**TASK DETAILS:** Reproduce, exactly and in full, only the lines below from the one containing "3: (166, 98)" through the one containing "48: (263, 90)".

[Opening RECORDED INFORMATION section]

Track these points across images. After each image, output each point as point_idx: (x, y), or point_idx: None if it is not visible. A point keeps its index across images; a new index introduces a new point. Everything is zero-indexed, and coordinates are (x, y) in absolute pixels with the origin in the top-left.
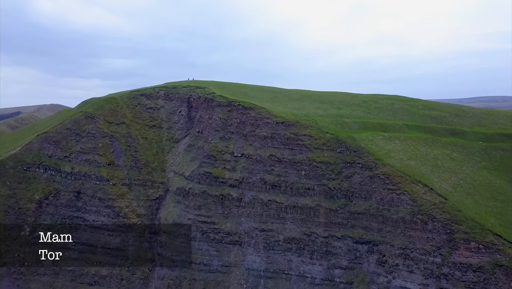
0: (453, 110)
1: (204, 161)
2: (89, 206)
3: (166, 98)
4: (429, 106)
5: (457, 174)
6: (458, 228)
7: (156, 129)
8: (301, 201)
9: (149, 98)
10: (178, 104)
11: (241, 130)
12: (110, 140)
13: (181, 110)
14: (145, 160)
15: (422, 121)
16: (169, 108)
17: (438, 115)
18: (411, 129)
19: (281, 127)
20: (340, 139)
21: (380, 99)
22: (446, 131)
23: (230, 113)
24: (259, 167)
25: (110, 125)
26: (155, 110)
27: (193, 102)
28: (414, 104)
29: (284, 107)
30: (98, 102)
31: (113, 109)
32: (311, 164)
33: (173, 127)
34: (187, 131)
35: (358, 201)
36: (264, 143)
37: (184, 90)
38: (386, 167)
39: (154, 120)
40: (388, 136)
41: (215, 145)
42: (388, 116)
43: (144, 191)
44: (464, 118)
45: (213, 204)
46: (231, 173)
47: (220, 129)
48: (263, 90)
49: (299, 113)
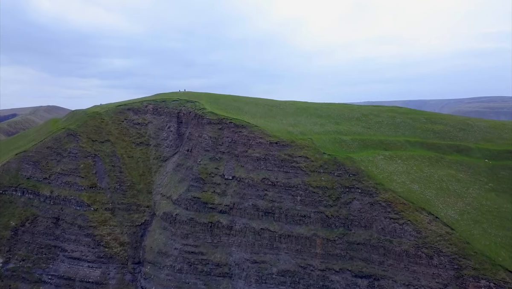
0: (457, 124)
1: (192, 184)
2: (68, 234)
3: (155, 113)
4: (432, 120)
5: (464, 198)
6: (467, 263)
7: (143, 146)
8: (296, 229)
9: (137, 112)
10: (167, 119)
11: (232, 150)
12: (93, 160)
13: (170, 126)
14: (131, 181)
15: (425, 137)
16: (157, 123)
17: (442, 130)
18: (413, 146)
19: (275, 147)
20: (338, 161)
21: (380, 112)
22: (450, 148)
23: (221, 132)
24: (251, 191)
25: (94, 143)
26: (142, 126)
27: (183, 117)
28: (416, 117)
29: (279, 123)
30: (82, 117)
31: (97, 125)
32: (307, 189)
33: (161, 144)
34: (176, 149)
35: (358, 230)
36: (256, 165)
37: (174, 104)
38: (388, 192)
39: (142, 137)
40: (389, 156)
41: (204, 167)
42: (389, 131)
43: (129, 216)
44: (468, 133)
45: (201, 232)
46: (221, 198)
47: (210, 149)
48: (257, 104)
49: (295, 131)
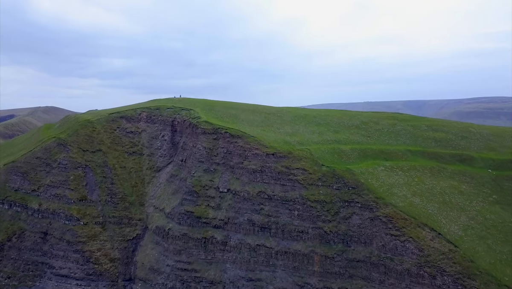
0: (459, 132)
1: (185, 197)
2: (56, 250)
3: (149, 121)
4: (433, 127)
5: (467, 212)
6: (471, 283)
7: (136, 156)
8: (293, 246)
9: (130, 121)
10: (161, 127)
11: (227, 161)
12: (83, 171)
13: (164, 135)
14: (123, 193)
15: (427, 145)
16: (151, 132)
17: (443, 138)
18: (415, 155)
19: (271, 159)
20: (337, 174)
21: (380, 119)
22: (452, 157)
23: (216, 142)
24: (246, 205)
25: (85, 153)
26: (136, 134)
27: (178, 125)
28: (417, 124)
29: (276, 132)
30: (73, 126)
31: (88, 134)
32: (305, 203)
33: (155, 154)
34: (170, 159)
35: (357, 246)
36: (252, 177)
37: (168, 112)
38: (389, 207)
39: (135, 146)
40: (390, 167)
41: (198, 179)
42: (389, 140)
43: (120, 230)
44: (471, 141)
45: (194, 248)
46: (216, 212)
47: (204, 160)
48: (254, 111)
49: (292, 141)
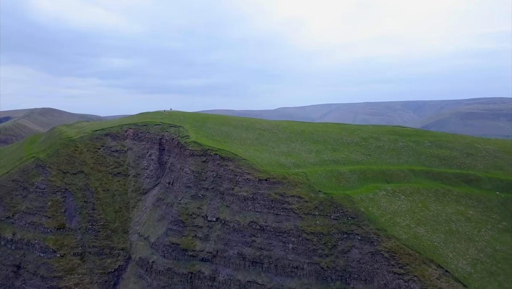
0: (464, 148)
1: (171, 227)
2: (29, 285)
3: (135, 138)
4: (436, 143)
5: (476, 242)
6: None
7: (121, 177)
8: (287, 283)
9: (115, 138)
10: (148, 146)
11: (217, 186)
12: (62, 196)
13: (151, 154)
14: (105, 219)
15: (430, 164)
16: (138, 150)
17: (448, 156)
18: (418, 176)
19: (264, 185)
20: (335, 202)
21: (381, 135)
22: (458, 177)
23: (205, 165)
24: (237, 237)
25: (65, 176)
26: (121, 153)
27: (166, 144)
28: (420, 140)
29: (270, 153)
30: (54, 144)
31: (70, 154)
32: (300, 235)
33: (141, 174)
34: (157, 180)
35: (357, 284)
36: (244, 206)
37: (156, 129)
38: (391, 240)
39: (120, 166)
40: (392, 191)
41: (185, 206)
42: (391, 158)
43: (100, 261)
44: (477, 158)
45: (180, 284)
46: (203, 244)
47: (192, 185)
48: (248, 128)
49: (288, 162)
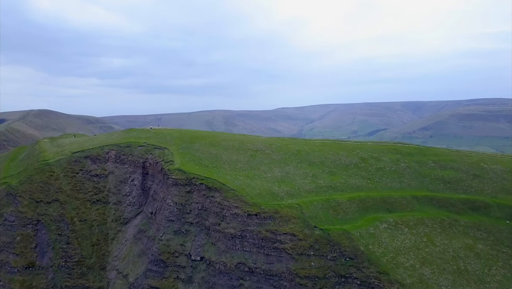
0: (470, 169)
1: (150, 268)
2: None
3: (117, 161)
4: (440, 163)
5: (487, 284)
6: None
7: (100, 205)
8: None
9: (96, 161)
10: (131, 169)
11: (202, 220)
12: (34, 229)
13: (134, 179)
14: (80, 254)
15: (435, 188)
16: (119, 174)
17: (453, 178)
18: (422, 203)
19: (254, 221)
20: (332, 239)
21: (382, 153)
22: (464, 204)
23: (190, 196)
24: (223, 280)
25: (38, 205)
26: (101, 178)
27: (149, 168)
28: (423, 160)
29: (262, 179)
30: (28, 168)
31: (45, 181)
32: (293, 280)
33: (122, 202)
34: (139, 208)
35: None
36: (231, 244)
37: (140, 151)
38: (394, 286)
39: (99, 192)
40: (394, 223)
41: (166, 244)
42: (392, 182)
43: None
44: (484, 181)
45: None
46: (186, 286)
47: (175, 219)
48: (239, 149)
49: (281, 191)
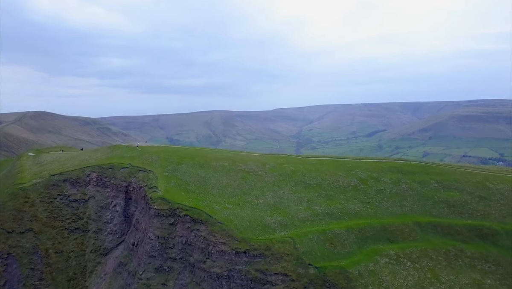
0: (475, 189)
1: None
2: None
3: (99, 184)
4: (444, 183)
5: None
6: None
7: (78, 234)
8: None
9: (75, 185)
10: (113, 194)
11: (186, 256)
12: (3, 264)
13: (116, 204)
14: None
15: (438, 212)
16: (101, 199)
17: (458, 200)
18: (425, 231)
19: (243, 259)
20: (328, 279)
21: (382, 173)
22: (471, 231)
23: (173, 229)
24: None
25: (10, 236)
26: (81, 203)
27: (133, 192)
28: (425, 180)
29: (253, 207)
30: (3, 191)
31: (18, 208)
32: None
33: (103, 230)
34: (121, 237)
35: None
36: (217, 286)
37: (123, 174)
38: None
39: (79, 219)
40: (395, 256)
41: (147, 283)
42: (393, 206)
43: None
44: (490, 203)
45: None
46: None
47: (156, 255)
48: (230, 170)
49: (273, 222)
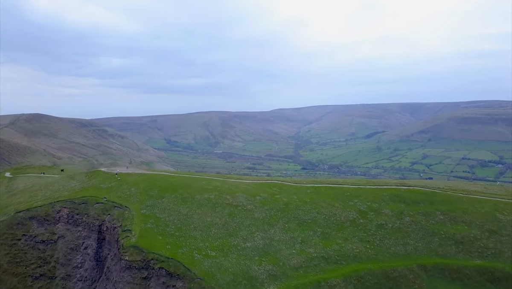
0: (484, 221)
1: None
2: None
3: (70, 222)
4: (450, 214)
5: None
6: None
7: (44, 282)
8: None
9: (43, 223)
10: (85, 233)
11: None
12: None
13: (87, 246)
14: None
15: (445, 252)
16: (71, 239)
17: (466, 236)
18: (431, 276)
19: None
20: None
21: (383, 203)
22: (481, 274)
23: (146, 284)
24: None
25: None
26: (49, 245)
27: (106, 232)
28: (430, 210)
29: (239, 253)
30: None
31: None
32: None
33: (72, 276)
34: (92, 285)
35: None
36: None
37: (97, 210)
38: None
39: (45, 264)
40: None
41: None
42: (396, 245)
43: None
44: (502, 239)
45: None
46: None
47: None
48: (216, 205)
49: (261, 273)
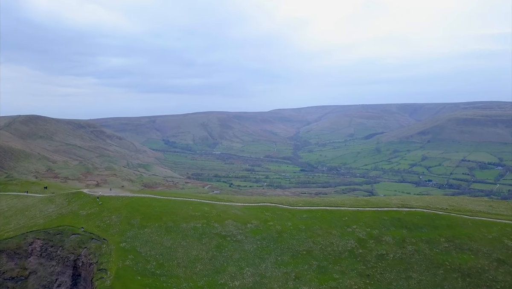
0: (491, 250)
1: None
2: None
3: (43, 255)
4: (456, 241)
5: None
6: None
7: None
8: None
9: (14, 257)
10: (59, 268)
11: None
12: None
13: (61, 283)
14: None
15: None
16: (44, 275)
17: (473, 267)
18: None
19: None
20: None
21: (383, 229)
22: None
23: None
24: None
25: None
26: (18, 282)
27: (82, 268)
28: (434, 237)
29: None
30: None
31: None
32: None
33: None
34: None
35: None
36: None
37: (73, 242)
38: None
39: None
40: None
41: None
42: (398, 279)
43: None
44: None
45: None
46: None
47: None
48: (203, 235)
49: None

[Closing RECORDED INFORMATION section]

**RESULT OF THE EXERCISE:**
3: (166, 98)
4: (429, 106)
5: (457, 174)
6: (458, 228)
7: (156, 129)
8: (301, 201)
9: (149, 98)
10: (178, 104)
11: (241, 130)
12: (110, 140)
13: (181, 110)
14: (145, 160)
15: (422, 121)
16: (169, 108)
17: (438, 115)
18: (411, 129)
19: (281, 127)
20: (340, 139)
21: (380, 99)
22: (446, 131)
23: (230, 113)
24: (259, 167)
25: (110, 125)
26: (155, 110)
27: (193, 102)
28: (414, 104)
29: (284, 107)
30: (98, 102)
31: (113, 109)
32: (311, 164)
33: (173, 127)
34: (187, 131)
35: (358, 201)
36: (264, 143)
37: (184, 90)
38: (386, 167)
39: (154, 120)
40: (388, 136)
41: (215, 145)
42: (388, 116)
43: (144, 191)
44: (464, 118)
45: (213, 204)
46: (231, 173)
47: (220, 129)
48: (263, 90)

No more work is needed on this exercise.